Saturday, October 18, 2014

Shop 'Til I Drop

I hate clothes shopping.  I know a lot of people say that, but I really truly do.  I will go to absurd lengths to not have to go.  I don't mind shopping for my kid, because he's cute and stuff for him is cute.  But for myself, I'd damn near rather go naked than have to shop.  I will wear an article of clothing until it literally falls off of my body before I will replace it.

NO, GODDAMNIT, I DO NOT WANT NEW SLIPPERS!!!

It gets worse though.  Not only do I hate to shop, but I hate when others buy clothes for me almost as much.  I feel self-conscious when someone, like my mother-in-law, buys clothes for me.  I feel like they're saying "You poor thing, can't even dress yourself, welp!  Here's a bunch of stuff you didn't ask for!"  I feel to a certain degree like a charity case, which isn't a good feeling, having actually grown up one.  I want to say "Please don't.  I don't not buy things out of poverty, though I'm not exactly rolling in cash, I don't buy things because I hate stores and people and looking at tags and the whole experience.  And also, it would appear that I'm oddly shaped.

Not like Quasimodo shaped.  But I guess whoever decided how plus sized clothing is supposed to fit didn't take into account that not all plus sized women have breasts down to their knees.  They also seem to think that even a woman the size of Mama June should have spindly stick arms.  So, to summarize: larger women are huge, have large pendulous breasts, tiny t-rex arms, and did I mention the calves and ankles of a bull elephant?  And those are just the size 16s.

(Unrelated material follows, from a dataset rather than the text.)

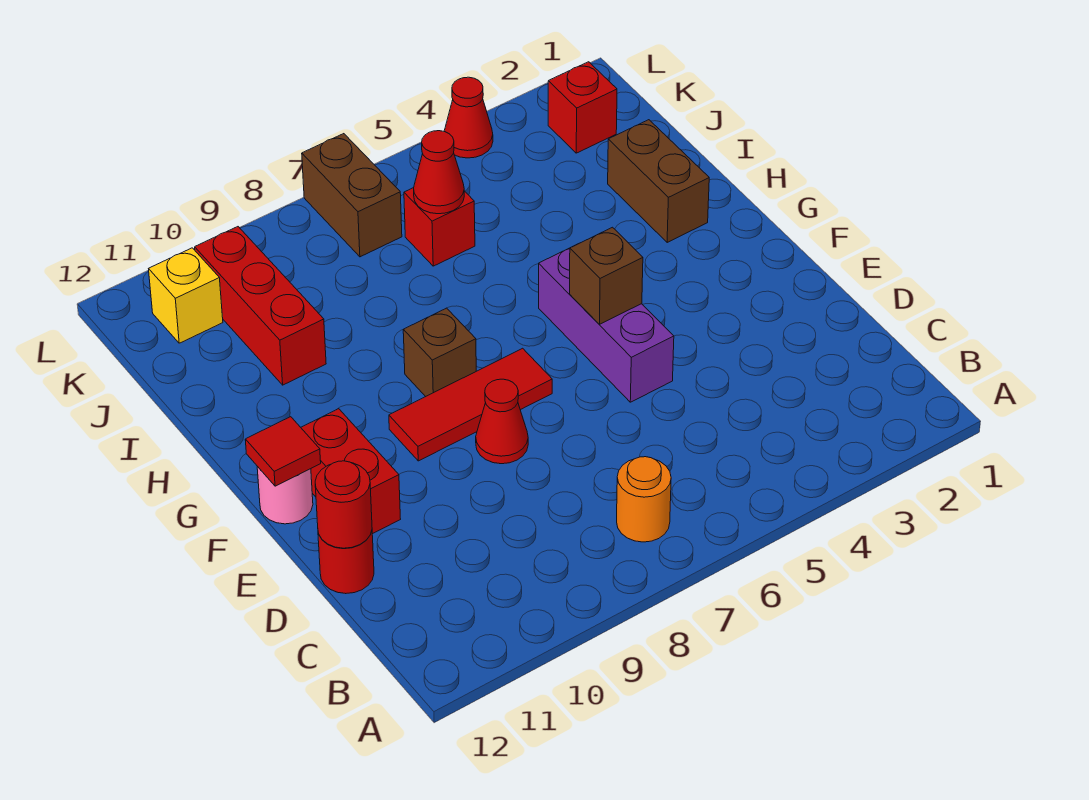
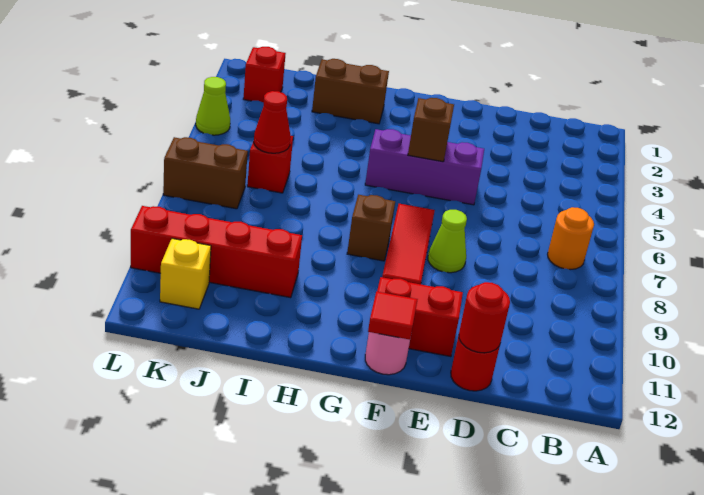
red 1x1 cone [476,379,528,464] -> lime 1x1 cone [428,210,467,273]
red 1x3 brick [195,227,326,385] -> red 1x4 brick [131,206,302,298]
red 1x1 cone [444,77,493,158] -> lime 1x1 cone [196,77,230,135]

Plus, I don't know, Jeremy's mom seems determined to dress me like herself.  I'm a very t-shirts and jeans kind of kid, and she's very...sequins?  Crocheted collars and beaded accents?  Not like those elements were twenty years ago, the stronghold of little old ladies, but still older than my years.  I actually get this a lot, and weirdly only from guys parents.  My ex-girlfriend's mom never seemed to have this problem, she was still trying to cope with the fact that her daughter was dating a woman, never mind how I dressed.  But once a guy's mother had finally accepted that this very weird person was definitely here to stay for a while she would begin the process of trying to mold me into the only acceptable kind of woman for her precious little baby, herself.  The only exception was my first live-in boyfriend's mom, who was already like me in that she didn't have time or energy for that shit and, if we're being honest, wasn't picky about who took her piece of shit son off her hands.

But I digress.  Please don't make me go buy slippers.